Alright, go ahead. Make the obligatory Carl Crawford-hurt joke. The fact of the matter is: You probably won’t be entirely wrong in doing so.
Crawford’s time really since leaving Tampa Bay has been excruciatingly frustrating, as any kind of success is often followed shortly thereafter by injury. Now, at this point in his time as a Dodger, the injuries are rarely preceded by the aforementioned success.
Here’s the latest in the string of soreness, tightness, pulls or tweaks, via J.P. Hoornstra:
Carl Crawford has been dealing with lower back tightness all spring training. He decided to speak up now and hopes he’ll only need a day off
— J.P. Hoornstra (@jphoornstra) April 8, 2016
Here’s where Andre Ethier’s injury rears it’s ugly face. The Dodgers could very easily handle Crawford missing time and, in all likelihood, have probably planned accordingly. But, without Ethier there, the depth that would make up for this loss — regardless of its length — is no longer there.
Furthermore, the Dodgers’ replacements while Crawford are gone are all right-handed hitters who struggle historically against right-handed pitching.
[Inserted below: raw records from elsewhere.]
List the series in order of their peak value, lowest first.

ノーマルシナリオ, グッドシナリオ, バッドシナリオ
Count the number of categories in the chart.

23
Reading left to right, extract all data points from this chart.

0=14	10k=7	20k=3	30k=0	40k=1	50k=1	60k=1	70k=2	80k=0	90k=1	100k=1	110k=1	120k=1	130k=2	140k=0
The flexibility Dave Roberts and the rest of the coaching staff looked forward to using based on matchup information is severely limited when all the left fielders (Scott Van Slyke, Kiké Hernandez and Trayce Thompson) bat from the same side of the plate.
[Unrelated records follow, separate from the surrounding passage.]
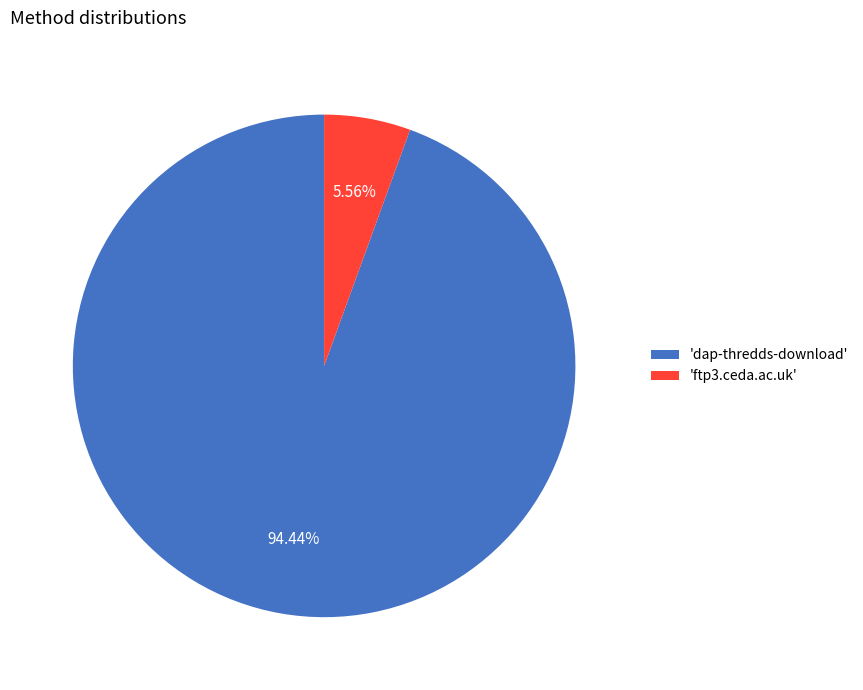

How many slices are in this pie chart?

2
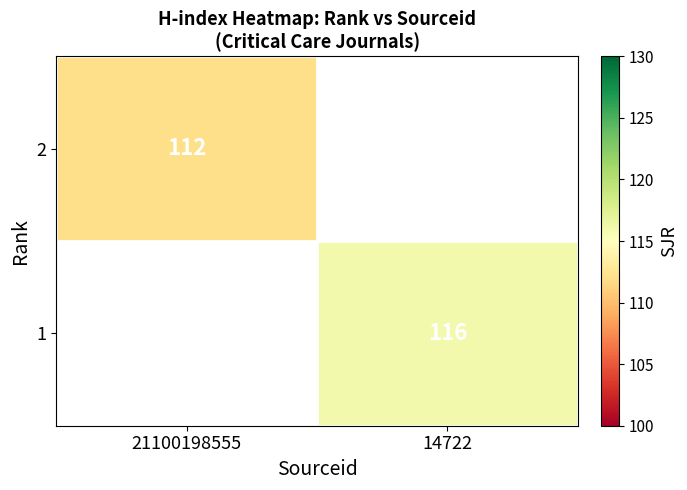

The 1 series shows 37 at 14722. True or false?

False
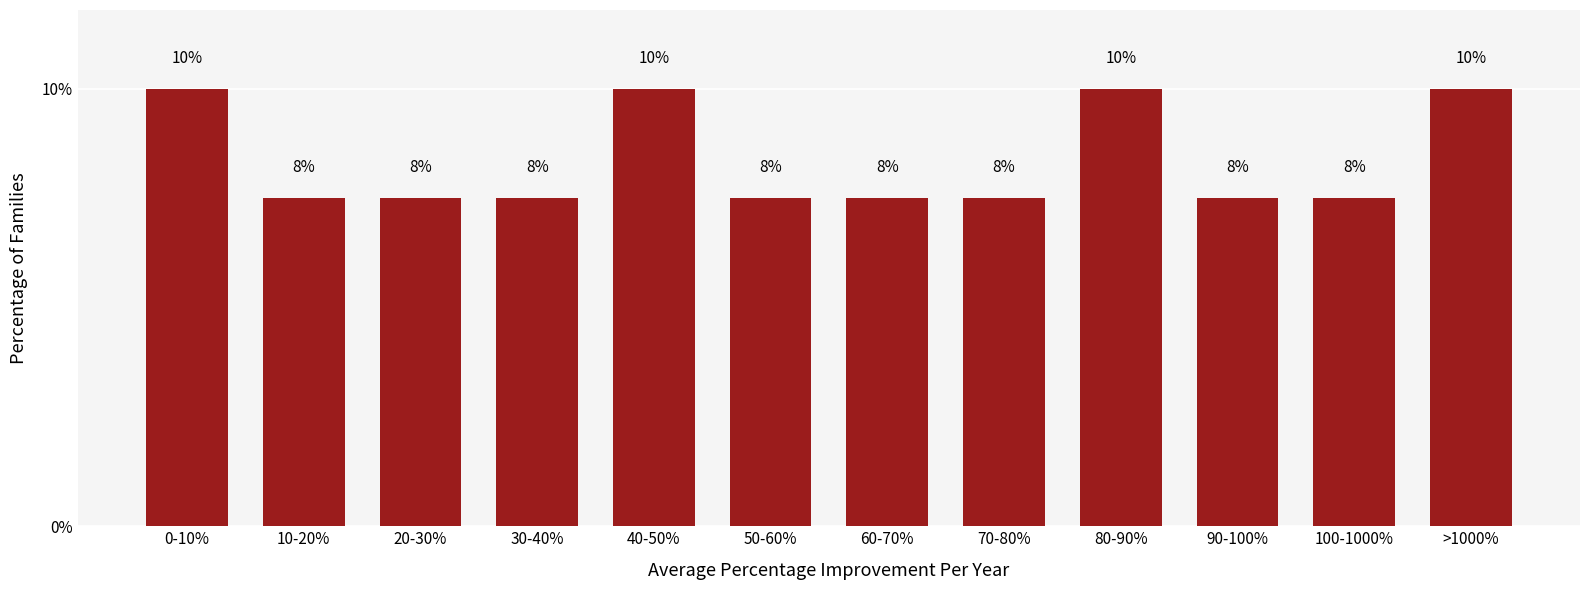

Are the bars horizontal?

No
Now, this obviously isn’t grounds to freak out, as we don’t know how long Crawford might be out, but in terms of roster construction given these injury concerns, a fairly obvious hole has become all the more obvious.
I don’t think there’s any way the front office makes a move to make up for this, especially considering we really don’t know anything about the injury beyond Crawford saying his back hurts, but if it does hold him out for longer than anticipated (always a possibility, if not likelihood with Crawford), it might be smart to consider options either in the farm system or available on the market.